__WHAT TO PRODUCE__
Pull out every line below that contains the string "give". Case counts when matching.

*** Begin section ***

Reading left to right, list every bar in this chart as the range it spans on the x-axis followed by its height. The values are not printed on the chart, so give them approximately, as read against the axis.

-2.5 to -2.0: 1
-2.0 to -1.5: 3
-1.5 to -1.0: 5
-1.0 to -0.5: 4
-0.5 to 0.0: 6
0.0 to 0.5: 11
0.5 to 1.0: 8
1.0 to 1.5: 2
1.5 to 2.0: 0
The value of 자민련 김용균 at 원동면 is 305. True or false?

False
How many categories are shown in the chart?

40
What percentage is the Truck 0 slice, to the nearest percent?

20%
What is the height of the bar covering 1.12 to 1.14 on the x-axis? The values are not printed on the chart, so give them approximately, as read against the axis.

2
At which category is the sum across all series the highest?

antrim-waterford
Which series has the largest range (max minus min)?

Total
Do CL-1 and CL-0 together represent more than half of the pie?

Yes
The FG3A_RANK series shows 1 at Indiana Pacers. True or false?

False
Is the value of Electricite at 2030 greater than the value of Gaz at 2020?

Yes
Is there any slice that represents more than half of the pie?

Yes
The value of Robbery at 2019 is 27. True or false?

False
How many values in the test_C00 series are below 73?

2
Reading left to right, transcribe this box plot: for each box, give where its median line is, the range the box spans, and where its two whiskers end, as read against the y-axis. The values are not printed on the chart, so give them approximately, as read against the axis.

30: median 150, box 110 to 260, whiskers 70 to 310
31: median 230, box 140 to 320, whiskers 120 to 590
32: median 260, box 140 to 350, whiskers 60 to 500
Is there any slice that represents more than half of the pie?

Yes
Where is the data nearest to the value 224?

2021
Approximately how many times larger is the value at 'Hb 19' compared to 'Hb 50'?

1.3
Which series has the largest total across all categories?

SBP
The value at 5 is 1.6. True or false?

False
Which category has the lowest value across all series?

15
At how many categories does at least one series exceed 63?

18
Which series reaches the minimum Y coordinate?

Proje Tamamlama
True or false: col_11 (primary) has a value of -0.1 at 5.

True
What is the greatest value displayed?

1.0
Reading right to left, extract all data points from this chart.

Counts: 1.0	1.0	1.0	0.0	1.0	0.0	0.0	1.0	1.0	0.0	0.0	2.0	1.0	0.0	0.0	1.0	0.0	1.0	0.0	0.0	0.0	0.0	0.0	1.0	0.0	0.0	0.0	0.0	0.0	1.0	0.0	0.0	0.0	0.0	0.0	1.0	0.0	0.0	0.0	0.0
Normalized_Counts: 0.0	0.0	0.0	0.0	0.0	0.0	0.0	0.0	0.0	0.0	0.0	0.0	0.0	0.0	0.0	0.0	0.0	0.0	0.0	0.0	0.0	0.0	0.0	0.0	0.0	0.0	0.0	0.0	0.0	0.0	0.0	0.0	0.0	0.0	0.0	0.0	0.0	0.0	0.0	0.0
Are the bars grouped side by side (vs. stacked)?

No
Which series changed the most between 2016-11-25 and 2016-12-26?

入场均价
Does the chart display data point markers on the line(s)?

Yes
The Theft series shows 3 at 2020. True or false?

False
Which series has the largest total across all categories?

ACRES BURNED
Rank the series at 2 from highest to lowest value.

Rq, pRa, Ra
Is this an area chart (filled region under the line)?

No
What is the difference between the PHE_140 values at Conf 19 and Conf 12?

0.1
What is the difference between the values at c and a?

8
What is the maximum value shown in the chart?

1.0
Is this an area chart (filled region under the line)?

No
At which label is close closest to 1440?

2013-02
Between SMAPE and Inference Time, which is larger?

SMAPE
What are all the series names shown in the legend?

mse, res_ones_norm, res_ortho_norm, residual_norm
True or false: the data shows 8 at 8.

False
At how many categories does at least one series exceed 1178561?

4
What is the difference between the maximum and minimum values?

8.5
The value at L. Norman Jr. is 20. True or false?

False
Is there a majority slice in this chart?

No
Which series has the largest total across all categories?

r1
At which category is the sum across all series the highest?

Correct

*** End section ***

__ANSWER FOR THIS EXERCISE__
Reading left to right, list every bar in this chart as the range it spans on the x-axis followed by its height. The values are not printed on the chart, so give them approximately, as read against the axis.
What is the height of the bar covering 1.12 to 1.14 on the x-axis? The values are not printed on the chart, so give them approximately, as read against the axis.
Reading left to right, transcribe this box plot: for each box, give where its median line is, the range the box spans, and where its two whiskers end, as read against the y-axis. The values are not printed on the chart, so give them approximately, as read against the axis.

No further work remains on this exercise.